Elijah Lee—an activist, ordained minister, and advocate for children in foster care—stopped by my office to talk about how young people can get more involved in the political process.
A group of Radford University students came to the Pocahontas Building to speak with legislators about issues that matter to them, including investments in education and job opportunities.
Members of Care in Action US, the National Domestic Workers Alliance, and SEIU Virginia 512 gathered at the Capitol for the Rally for Workers’ Rights.

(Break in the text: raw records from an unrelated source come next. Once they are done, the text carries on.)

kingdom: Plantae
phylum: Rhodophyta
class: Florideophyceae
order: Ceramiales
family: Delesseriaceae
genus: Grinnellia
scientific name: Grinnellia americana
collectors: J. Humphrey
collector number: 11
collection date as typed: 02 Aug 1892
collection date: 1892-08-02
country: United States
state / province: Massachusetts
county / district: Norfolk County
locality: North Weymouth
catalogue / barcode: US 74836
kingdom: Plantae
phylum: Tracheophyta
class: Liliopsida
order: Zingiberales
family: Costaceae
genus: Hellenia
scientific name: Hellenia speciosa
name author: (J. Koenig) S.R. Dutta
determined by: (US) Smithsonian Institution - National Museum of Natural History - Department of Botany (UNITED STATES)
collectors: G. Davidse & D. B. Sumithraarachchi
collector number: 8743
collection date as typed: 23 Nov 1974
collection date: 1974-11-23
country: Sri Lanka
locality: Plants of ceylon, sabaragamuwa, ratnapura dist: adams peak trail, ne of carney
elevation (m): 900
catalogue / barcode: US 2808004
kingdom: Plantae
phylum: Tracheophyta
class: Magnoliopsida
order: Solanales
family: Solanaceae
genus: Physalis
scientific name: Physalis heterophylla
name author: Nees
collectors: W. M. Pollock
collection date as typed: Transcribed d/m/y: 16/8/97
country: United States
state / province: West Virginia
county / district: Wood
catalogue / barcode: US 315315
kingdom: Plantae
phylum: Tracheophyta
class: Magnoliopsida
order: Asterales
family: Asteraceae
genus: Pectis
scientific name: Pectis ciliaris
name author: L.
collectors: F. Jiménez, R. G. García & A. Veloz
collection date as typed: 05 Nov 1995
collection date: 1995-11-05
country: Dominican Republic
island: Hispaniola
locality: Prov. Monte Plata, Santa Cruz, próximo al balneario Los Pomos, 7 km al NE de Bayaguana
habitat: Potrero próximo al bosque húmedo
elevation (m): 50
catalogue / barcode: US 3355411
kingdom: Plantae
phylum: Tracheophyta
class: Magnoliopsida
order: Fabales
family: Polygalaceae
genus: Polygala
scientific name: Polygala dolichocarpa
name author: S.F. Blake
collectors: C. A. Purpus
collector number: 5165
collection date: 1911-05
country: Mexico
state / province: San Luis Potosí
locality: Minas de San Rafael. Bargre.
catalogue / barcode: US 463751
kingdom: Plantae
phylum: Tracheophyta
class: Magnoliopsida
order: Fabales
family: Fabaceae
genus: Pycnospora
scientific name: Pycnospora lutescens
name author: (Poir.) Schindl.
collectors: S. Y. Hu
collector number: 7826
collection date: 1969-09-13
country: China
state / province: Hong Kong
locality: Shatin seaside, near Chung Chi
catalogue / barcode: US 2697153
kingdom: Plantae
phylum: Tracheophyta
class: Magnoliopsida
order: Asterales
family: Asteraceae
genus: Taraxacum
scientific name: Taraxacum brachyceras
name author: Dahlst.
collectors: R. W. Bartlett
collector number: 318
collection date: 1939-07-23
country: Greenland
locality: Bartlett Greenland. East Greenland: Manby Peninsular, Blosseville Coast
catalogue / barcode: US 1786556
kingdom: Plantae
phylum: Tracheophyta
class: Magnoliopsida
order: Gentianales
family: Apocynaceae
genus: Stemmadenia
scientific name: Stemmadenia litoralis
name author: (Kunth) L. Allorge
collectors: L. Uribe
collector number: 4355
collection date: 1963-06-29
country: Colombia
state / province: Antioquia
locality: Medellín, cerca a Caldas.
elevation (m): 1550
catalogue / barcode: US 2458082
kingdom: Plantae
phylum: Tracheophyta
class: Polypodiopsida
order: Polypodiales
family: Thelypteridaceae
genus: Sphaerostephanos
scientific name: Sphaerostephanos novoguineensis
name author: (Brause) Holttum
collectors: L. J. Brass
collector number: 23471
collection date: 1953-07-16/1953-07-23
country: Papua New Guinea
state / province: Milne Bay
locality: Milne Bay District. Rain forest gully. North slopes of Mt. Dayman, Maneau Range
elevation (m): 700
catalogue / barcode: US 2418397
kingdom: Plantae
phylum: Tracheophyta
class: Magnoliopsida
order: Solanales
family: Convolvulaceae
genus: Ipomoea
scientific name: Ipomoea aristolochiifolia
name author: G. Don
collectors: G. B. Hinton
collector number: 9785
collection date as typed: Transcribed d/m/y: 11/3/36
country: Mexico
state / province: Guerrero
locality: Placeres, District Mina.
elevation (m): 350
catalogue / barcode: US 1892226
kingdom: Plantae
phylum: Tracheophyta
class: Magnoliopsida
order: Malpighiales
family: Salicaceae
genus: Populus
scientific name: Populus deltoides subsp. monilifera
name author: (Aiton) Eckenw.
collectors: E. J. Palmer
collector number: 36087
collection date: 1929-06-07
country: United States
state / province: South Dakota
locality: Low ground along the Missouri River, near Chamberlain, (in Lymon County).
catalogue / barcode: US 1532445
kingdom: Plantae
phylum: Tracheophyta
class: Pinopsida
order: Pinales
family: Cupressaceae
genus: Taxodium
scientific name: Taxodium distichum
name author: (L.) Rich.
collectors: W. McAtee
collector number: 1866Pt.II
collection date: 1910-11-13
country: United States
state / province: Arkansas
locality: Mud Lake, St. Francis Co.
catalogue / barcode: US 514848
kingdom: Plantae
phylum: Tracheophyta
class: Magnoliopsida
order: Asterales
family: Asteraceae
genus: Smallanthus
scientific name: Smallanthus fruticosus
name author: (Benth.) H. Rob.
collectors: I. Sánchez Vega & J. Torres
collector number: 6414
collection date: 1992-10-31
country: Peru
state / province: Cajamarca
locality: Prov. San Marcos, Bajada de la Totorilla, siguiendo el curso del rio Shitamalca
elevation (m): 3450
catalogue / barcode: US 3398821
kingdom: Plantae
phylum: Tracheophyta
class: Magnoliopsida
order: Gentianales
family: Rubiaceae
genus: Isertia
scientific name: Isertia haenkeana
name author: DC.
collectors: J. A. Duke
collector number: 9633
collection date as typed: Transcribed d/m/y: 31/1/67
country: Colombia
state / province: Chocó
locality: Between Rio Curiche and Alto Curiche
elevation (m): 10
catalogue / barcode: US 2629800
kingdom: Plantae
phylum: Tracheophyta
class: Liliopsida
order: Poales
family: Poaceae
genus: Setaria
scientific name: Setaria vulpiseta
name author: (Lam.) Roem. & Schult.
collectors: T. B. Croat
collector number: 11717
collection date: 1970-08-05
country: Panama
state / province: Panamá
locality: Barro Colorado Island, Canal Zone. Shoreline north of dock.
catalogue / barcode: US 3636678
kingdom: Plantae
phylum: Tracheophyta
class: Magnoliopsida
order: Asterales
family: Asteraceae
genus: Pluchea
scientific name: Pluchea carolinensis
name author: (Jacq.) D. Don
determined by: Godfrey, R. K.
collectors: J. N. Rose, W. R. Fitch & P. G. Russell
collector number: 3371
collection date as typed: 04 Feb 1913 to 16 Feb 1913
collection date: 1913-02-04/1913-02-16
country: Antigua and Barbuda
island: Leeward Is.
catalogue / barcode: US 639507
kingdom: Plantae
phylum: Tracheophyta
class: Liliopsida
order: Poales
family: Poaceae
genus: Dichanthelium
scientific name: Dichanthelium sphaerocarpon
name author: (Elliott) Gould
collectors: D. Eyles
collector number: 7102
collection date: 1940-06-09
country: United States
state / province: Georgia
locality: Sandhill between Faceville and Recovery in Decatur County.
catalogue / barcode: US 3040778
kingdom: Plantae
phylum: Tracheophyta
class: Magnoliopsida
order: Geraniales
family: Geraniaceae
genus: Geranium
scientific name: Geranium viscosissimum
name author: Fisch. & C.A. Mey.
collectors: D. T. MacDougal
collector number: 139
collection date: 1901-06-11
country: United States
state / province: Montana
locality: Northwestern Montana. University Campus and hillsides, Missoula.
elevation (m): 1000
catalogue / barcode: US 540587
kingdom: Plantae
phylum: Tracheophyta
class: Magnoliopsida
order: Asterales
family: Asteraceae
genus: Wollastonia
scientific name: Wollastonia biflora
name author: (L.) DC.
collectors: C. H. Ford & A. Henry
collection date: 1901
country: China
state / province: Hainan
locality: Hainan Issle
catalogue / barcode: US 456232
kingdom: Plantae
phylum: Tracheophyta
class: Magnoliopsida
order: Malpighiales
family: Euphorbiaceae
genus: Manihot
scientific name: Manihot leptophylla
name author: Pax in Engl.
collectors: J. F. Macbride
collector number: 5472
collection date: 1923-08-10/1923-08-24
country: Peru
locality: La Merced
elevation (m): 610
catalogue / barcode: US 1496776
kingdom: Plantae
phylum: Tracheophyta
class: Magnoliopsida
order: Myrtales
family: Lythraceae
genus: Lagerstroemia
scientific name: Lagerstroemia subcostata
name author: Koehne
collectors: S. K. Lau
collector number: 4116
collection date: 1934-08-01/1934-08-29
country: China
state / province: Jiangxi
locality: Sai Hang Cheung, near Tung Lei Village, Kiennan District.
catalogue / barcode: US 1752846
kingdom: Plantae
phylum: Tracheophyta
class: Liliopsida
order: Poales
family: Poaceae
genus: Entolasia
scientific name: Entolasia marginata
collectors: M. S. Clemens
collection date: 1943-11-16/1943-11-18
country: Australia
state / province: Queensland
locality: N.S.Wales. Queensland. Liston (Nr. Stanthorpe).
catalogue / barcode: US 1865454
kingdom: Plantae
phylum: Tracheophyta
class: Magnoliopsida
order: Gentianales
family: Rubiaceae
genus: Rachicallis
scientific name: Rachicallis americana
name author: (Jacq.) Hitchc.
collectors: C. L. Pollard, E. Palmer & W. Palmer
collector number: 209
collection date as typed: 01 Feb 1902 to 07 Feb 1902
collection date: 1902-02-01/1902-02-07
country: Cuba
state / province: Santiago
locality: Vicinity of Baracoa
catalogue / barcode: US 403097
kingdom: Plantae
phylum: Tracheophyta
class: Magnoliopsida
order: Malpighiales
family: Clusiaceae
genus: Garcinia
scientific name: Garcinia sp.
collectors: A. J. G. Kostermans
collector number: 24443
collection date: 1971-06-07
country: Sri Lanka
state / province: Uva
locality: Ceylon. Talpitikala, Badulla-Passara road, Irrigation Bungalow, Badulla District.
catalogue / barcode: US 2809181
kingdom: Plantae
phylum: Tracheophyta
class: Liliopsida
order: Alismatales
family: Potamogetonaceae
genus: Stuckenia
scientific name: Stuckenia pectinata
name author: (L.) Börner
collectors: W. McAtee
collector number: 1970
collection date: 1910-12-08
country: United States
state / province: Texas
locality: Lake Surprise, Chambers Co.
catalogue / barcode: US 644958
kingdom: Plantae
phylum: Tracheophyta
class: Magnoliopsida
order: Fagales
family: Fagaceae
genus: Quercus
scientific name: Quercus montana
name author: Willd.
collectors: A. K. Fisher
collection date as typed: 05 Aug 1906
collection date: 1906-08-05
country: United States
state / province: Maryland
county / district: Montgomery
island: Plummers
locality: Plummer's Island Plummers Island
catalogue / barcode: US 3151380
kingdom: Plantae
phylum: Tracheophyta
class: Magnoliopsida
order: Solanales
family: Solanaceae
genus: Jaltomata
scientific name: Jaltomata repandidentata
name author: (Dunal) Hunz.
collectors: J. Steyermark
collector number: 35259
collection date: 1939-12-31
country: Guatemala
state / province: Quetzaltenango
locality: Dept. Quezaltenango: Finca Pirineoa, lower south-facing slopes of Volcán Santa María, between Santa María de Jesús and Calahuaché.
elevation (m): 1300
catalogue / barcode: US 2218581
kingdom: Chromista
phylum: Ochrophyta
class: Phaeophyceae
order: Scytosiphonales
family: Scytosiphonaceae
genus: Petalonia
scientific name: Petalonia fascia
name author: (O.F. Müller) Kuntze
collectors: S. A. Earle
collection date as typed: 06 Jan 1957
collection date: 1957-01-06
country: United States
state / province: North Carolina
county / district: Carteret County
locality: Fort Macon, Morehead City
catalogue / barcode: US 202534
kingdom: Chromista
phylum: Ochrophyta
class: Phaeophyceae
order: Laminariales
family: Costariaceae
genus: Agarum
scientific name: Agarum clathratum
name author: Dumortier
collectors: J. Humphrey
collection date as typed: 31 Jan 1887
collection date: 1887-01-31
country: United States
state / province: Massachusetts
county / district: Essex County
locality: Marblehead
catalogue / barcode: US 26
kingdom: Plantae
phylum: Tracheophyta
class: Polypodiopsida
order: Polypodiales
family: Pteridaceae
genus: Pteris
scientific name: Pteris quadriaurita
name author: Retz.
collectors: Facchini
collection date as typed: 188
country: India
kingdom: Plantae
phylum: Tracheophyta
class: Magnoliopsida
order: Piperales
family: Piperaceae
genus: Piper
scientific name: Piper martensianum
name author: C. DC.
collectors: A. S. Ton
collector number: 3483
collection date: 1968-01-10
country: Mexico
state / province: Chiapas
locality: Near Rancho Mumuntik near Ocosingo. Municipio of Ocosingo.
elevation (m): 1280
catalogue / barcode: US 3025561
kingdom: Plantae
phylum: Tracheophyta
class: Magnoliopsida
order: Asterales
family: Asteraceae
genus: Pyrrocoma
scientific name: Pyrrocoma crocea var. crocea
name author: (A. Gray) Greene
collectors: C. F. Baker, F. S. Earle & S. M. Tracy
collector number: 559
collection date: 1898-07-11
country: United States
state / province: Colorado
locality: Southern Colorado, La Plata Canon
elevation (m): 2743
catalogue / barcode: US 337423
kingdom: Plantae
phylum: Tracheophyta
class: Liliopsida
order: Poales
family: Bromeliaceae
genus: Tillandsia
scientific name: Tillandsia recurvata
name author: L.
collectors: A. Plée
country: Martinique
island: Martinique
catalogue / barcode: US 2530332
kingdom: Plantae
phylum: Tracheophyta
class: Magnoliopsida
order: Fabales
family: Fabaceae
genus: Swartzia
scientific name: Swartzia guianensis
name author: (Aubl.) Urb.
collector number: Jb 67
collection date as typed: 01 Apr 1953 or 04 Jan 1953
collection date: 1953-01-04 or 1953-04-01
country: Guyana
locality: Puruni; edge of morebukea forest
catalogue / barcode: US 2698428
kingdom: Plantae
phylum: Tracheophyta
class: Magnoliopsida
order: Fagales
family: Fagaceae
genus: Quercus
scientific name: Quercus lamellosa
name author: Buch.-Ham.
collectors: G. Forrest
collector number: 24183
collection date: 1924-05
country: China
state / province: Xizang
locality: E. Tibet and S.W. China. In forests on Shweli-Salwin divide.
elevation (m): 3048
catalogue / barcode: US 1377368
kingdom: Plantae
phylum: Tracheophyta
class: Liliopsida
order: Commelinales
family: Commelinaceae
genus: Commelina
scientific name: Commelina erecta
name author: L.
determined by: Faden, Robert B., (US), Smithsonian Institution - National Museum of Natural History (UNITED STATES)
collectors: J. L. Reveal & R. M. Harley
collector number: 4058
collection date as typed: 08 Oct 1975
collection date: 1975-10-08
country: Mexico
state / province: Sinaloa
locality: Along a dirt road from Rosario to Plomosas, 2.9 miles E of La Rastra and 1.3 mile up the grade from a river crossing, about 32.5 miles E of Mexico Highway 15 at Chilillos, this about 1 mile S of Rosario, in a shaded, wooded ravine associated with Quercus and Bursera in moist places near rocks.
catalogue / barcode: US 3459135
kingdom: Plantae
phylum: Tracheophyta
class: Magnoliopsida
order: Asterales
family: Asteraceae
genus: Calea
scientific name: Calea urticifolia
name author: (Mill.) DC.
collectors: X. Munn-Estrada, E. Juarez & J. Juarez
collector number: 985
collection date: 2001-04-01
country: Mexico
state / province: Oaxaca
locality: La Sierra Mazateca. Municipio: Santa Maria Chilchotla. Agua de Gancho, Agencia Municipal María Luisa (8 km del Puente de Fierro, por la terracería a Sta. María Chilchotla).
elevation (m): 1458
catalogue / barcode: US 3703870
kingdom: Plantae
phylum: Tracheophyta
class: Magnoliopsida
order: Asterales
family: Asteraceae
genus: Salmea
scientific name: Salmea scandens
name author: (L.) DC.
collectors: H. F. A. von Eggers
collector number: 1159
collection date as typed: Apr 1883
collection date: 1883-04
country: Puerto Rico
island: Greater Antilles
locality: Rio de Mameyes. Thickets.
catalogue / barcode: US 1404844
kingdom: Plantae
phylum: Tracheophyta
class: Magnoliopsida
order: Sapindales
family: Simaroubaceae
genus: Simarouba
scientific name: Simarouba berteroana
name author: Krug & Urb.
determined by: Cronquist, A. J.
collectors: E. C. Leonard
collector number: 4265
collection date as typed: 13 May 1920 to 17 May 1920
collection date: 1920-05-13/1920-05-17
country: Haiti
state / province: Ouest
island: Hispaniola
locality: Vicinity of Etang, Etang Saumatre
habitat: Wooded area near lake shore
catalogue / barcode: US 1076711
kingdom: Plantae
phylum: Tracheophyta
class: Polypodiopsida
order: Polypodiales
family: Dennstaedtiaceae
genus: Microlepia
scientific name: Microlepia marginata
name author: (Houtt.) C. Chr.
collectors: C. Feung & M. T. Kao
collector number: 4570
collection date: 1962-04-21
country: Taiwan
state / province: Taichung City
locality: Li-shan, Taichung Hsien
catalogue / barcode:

Senator McClellan, Delegate Van Valkenburg, and I joined members of the Virginia Education Association to discuss legislative priorities focused on our public schools. Senator McClellan and I joined others in Red for Ed Day to express support for our outstanding educators.
Staying in Touch During Session
As a reminder, my staff members continue to hold meetings with constituents via Zoom or by phone. You can now sign up for a meeting with either of my staff members with our easy scheduling app:
As a response to the recent surge of COVID-19 due to the Omicron variant, we have made sure to protect staff and the public by accommodating Zoom and phone meetings. Limited in-person meetings will be offered, but must be scheduled by emailing our district email (firstname.lastname@example.org). All in-person meetings will require attendants to wear masks and provide proof of COVID-19 vaccination.
The General Assembly session is an exciting time for constituents and electeds alike. We look forward to staying connected with you—via phone, through email, or by meeting in person—over the coming weeks.